_INFORMATION PROVIDED_

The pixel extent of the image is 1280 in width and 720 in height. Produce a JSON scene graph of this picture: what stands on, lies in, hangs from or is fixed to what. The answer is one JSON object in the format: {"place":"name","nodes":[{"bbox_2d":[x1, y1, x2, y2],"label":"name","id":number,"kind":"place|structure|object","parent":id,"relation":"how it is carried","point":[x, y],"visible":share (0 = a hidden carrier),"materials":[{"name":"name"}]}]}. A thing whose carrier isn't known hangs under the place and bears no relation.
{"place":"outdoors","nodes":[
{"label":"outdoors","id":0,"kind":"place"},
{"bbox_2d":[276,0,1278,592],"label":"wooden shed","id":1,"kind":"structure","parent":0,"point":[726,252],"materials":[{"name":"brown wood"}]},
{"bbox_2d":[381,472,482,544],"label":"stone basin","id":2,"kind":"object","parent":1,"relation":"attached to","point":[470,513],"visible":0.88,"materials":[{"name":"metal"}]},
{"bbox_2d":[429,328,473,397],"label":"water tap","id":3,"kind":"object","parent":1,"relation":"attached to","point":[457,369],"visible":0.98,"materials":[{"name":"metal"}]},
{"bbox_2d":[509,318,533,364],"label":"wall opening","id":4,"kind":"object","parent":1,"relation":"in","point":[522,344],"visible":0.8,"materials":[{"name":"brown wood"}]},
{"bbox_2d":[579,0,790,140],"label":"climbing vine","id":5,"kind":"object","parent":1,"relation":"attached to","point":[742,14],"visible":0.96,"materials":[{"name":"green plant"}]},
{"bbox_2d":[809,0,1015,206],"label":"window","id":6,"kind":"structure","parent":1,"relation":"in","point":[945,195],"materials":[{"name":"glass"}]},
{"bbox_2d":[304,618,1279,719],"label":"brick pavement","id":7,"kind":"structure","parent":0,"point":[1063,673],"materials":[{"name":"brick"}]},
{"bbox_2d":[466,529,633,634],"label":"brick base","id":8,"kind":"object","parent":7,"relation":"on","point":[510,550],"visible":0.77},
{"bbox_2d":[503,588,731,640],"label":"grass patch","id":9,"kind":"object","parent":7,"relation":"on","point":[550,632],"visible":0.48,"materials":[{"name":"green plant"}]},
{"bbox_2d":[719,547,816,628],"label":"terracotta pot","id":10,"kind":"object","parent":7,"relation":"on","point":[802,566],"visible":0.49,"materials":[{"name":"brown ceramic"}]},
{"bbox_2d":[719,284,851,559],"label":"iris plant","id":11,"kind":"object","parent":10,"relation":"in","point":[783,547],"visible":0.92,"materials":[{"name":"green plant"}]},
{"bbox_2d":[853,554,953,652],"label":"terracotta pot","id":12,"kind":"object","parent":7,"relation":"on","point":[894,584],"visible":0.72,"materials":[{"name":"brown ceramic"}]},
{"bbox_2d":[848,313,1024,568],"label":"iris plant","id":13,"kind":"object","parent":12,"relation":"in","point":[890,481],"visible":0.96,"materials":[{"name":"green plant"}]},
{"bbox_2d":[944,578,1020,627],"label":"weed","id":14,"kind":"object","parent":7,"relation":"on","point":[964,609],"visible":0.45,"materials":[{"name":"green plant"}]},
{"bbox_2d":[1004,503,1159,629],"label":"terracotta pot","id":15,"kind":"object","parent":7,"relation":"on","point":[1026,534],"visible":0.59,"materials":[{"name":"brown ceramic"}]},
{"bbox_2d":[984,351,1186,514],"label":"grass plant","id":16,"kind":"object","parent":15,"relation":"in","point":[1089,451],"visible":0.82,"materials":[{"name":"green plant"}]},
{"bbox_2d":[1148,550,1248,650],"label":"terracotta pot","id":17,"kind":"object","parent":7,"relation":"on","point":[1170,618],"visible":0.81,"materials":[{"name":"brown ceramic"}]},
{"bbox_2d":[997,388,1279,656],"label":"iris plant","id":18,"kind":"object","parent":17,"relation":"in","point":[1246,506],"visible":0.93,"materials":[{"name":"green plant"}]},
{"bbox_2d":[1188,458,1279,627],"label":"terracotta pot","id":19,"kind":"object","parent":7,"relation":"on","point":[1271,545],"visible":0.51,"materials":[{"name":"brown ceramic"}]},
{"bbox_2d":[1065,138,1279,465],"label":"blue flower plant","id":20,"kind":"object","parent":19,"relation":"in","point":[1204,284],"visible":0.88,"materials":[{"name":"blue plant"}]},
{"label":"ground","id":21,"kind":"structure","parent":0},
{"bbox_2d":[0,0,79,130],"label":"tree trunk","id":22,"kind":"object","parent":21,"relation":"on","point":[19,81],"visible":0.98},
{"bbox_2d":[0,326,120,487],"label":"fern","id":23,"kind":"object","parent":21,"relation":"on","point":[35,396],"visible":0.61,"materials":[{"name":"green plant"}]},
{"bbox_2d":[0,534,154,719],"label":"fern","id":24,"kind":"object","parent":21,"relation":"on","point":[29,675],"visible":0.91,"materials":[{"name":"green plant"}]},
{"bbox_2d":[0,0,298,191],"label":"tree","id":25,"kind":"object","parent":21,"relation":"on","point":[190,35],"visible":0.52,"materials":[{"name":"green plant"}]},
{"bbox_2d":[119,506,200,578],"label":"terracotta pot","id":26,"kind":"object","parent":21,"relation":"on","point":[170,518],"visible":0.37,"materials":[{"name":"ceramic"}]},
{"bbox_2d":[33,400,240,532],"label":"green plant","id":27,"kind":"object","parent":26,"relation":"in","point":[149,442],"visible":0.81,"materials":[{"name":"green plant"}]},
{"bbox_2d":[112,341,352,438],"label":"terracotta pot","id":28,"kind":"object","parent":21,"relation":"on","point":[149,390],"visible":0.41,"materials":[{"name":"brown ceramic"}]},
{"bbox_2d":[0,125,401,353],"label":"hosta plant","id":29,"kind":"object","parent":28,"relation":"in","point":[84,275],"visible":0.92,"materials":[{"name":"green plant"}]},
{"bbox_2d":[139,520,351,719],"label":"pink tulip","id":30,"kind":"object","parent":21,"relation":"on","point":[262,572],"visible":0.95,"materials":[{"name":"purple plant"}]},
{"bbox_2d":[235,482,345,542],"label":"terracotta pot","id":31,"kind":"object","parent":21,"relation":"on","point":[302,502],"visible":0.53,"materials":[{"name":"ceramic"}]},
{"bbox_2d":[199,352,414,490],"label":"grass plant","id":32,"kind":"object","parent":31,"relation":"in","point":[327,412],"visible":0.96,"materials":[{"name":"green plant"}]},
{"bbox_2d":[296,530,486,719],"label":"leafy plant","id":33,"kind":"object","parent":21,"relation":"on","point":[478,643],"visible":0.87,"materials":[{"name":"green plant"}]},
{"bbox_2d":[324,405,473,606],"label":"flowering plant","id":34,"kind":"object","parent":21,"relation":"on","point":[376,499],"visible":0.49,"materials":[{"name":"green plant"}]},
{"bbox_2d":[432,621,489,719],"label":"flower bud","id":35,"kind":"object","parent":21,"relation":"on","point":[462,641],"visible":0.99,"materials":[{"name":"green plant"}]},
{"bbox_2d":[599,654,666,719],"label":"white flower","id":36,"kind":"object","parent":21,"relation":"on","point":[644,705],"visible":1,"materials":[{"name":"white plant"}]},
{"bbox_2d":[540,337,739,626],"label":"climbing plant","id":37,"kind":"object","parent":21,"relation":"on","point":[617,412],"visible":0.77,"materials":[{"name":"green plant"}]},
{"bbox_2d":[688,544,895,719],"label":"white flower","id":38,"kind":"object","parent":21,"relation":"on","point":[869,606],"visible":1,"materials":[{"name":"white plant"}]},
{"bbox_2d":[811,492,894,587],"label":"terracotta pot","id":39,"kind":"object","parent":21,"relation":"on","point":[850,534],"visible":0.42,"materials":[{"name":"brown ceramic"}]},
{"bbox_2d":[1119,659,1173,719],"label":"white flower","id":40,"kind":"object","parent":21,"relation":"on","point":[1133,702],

_REQUIREMENT_
Transcribe the listing above exactly, including every line.

_RESPONSE TO THIS TASK_
The pixel extent of the image is 1280 in width and 720 in height. Produce a JSON scene graph of this picture: what stands on, lies in, hangs from or is fixed to what. The answer is one JSON object in the format: {"place":"name","nodes":[{"bbox_2d":[x1, y1, x2, y2],"label":"name","id":number,"kind":"place|structure|object","parent":id,"relation":"how it is carried","point":[x, y],"visible":share (0 = a hidden carrier),"materials":[{"name":"name"}]}]}. A thing whose carrier isn't known hangs under the place and bears no relation.
{"place":"outdoors","nodes":[
{"label":"outdoors","id":0,"kind":"place"},
{"bbox_2d":[276,0,1278,592],"label":"wooden shed","id":1,"kind":"structure","parent":0,"point":[726,252],"materials":[{"name":"brown wood"}]},
{"bbox_2d":[381,472,482,544],"label":"stone basin","id":2,"kind":"object","parent":1,"relation":"attached to","point":[470,513],"visible":0.88,"materials":[{"name":"metal"}]},
{"bbox_2d":[429,328,473,397],"label":"water tap","id":3,"kind":"object","parent":1,"relation":"attached to","point":[457,369],"visible":0.98,"materials":[{"name":"metal"}]},
{"bbox_2d":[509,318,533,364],"label":"wall opening","id":4,"kind":"object","parent":1,"relation":"in","point":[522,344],"visible":0.8,"materials":[{"name":"brown wood"}]},
{"bbox_2d":[579,0,790,140],"label":"climbing vine","id":5,"kind":"object","parent":1,"relation":"attached to","point":[742,14],"visible":0.96,"materials":[{"name":"green plant"}]},
{"bbox_2d":[809,0,1015,206],"label":"window","id":6,"kind":"structure","parent":1,"relation":"in","point":[945,195],"materials":[{"name":"glass"}]},
{"bbox_2d":[304,618,1279,719],"label":"brick pavement","id":7,"kind":"structure","parent":0,"point":[1063,673],"materials":[{"name":"brick"}]},
{"bbox_2d":[466,529,633,634],"label":"brick base","id":8,"kind":"object","parent":7,"relation":"on","point":[510,550],"visible":0.77},
{"bbox_2d":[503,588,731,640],"label":"grass patch","id":9,"kind":"object","parent":7,"relation":"on","point":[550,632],"visible":0.48,"materials":[{"name":"green plant"}]},
{"bbox_2d":[719,547,816,628],"label":"terracotta pot","id":10,"kind":"object","parent":7,"relation":"on","point":[802,566],"visible":0.49,"materials":[{"name":"brown ceramic"}]},
{"bbox_2d":[719,284,851,559],"label":"iris plant","id":11,"kind":"object","parent":10,"relation":"in","point":[783,547],"visible":0.92,"materials":[{"name":"green plant"}]},
{"bbox_2d":[853,554,953,652],"label":"terracotta pot","id":12,"kind":"object","parent":7,"relation":"on","point":[894,584],"visible":0.72,"materials":[{"name":"brown ceramic"}]},
{"bbox_2d":[848,313,1024,568],"label":"iris plant","id":13,"kind":"object","parent":12,"relation":"in","point":[890,481],"visible":0.96,"materials":[{"name":"green plant"}]},
{"bbox_2d":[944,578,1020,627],"label":"weed","id":14,"kind":"object","parent":7,"relation":"on","point":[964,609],"visible":0.45,"materials":[{"name":"green plant"}]},
{"bbox_2d":[1004,503,1159,629],"label":"terracotta pot","id":15,"kind":"object","parent":7,"relation":"on","point":[1026,534],"visible":0.59,"materials":[{"name":"brown ceramic"}]},
{"bbox_2d":[984,351,1186,514],"label":"grass plant","id":16,"kind":"object","parent":15,"relation":"in","point":[1089,451],"visible":0.82,"materials":[{"name":"green plant"}]},
{"bbox_2d":[1148,550,1248,650],"label":"terracotta pot","id":17,"kind":"object","parent":7,"relation":"on","point":[1170,618],"visible":0.81,"materials":[{"name":"brown ceramic"}]},
{"bbox_2d":[997,388,1279,656],"label":"iris plant","id":18,"kind":"object","parent":17,"relation":"in","point":[1246,506],"visible":0.93,"materials":[{"name":"green plant"}]},
{"bbox_2d":[1188,458,1279,627],"label":"terracotta pot","id":19,"kind":"object","parent":7,"relation":"on","point":[1271,545],"visible":0.51,"materials":[{"name":"brown ceramic"}]},
{"bbox_2d":[1065,138,1279,465],"label":"blue flower plant","id":20,"kind":"object","parent":19,"relation":"in","point":[1204,284],"visible":0.88,"materials":[{"name":"blue plant"}]},
{"label":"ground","id":21,"kind":"structure","parent":0},
{"bbox_2d":[0,0,79,130],"label":"tree trunk","id":22,"kind":"object","parent":21,"relation":"on","point":[19,81],"visible":0.98},
{"bbox_2d":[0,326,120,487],"label":"fern","id":23,"kind":"object","parent":21,"relation":"on","point":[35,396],"visible":0.61,"materials":[{"name":"green plant"}]},
{"bbox_2d":[0,534,154,719],"label":"fern","id":24,"kind":"object","parent":21,"relation":"on","point":[29,675],"visible":0.91,"materials":[{"name":"green plant"}]},
{"bbox_2d":[0,0,298,191],"label":"tree","id":25,"kind":"object","parent":21,"relation":"on","point":[190,35],"visible":0.52,"materials":[{"name":"green plant"}]},
{"bbox_2d":[119,506,200,578],"label":"terracotta pot","id":26,"kind":"object","parent":21,"relation":"on","point":[170,518],"visible":0.37,"materials":[{"name":"ceramic"}]},
{"bbox_2d":[33,400,240,532],"label":"green plant","id":27,"kind":"object","parent":26,"relation":"in","point":[149,442],"visible":0.81,"materials":[{"name":"green plant"}]},
{"bbox_2d":[112,341,352,438],"label":"terracotta pot","id":28,"kind":"object","parent":21,"relation":"on","point":[149,390],"visible":0.41,"materials":[{"name":"brown ceramic"}]},
{"bbox_2d":[0,125,401,353],"label":"hosta plant","id":29,"kind":"object","parent":28,"relation":"in","point":[84,275],"visible":0.92,"materials":[{"name":"green plant"}]},
{"bbox_2d":[139,520,351,719],"label":"pink tulip","id":30,"kind":"object","parent":21,"relation":"on","point":[262,572],"visible":0.95,"materials":[{"name":"purple plant"}]},
{"bbox_2d":[235,482,345,542],"label":"terracotta pot","id":31,"kind":"object","parent":21,"relation":"on","point":[302,502],"visible":0.53,"materials":[{"name":"ceramic"}]},
{"bbox_2d":[199,352,414,490],"label":"grass plant","id":32,"kind":"object","parent":31,"relation":"in","point":[327,412],"visible":0.96,"materials":[{"name":"green plant"}]},
{"bbox_2d":[296,530,486,719],"label":"leafy plant","id":33,"kind":"object","parent":21,"relation":"on","point":[478,643],"visible":0.87,"materials":[{"name":"green plant"}]},
{"bbox_2d":[324,405,473,606],"label":"flowering plant","id":34,"kind":"object","parent":21,"relation":"on","point":[376,499],"visible":0.49,"materials":[{"name":"green plant"}]},
{"bbox_2d":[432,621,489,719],"label":"flower bud","id":35,"kind":"object","parent":21,"relation":"on","point":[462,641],"visible":0.99,"materials":[{"name":"green plant"}]},
{"bbox_2d":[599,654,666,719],"label":"white flower","id":36,"kind":"object","parent":21,"relation":"on","point":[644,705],"visible":1,"materials":[{"name":"white plant"}]},
{"bbox_2d":[540,337,739,626],"label":"climbing plant","id":37,"kind":"object","parent":21,"relation":"on","point":[617,412],"visible":0.77,"materials":[{"name":"green plant"}]},
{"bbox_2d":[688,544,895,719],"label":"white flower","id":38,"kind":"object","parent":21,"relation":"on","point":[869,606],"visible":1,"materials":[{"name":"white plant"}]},
{"bbox_2d":[811,492,894,587],"label":"terracotta pot","id":39,"kind":"object","parent":21,"relation":"on","point":[850,534],"visible":0.42,"materials":[{"name":"brown ceramic"}]},
{"bbox_2d":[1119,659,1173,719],"label":"white flower","id":40,"kind":"object","parent":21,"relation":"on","point":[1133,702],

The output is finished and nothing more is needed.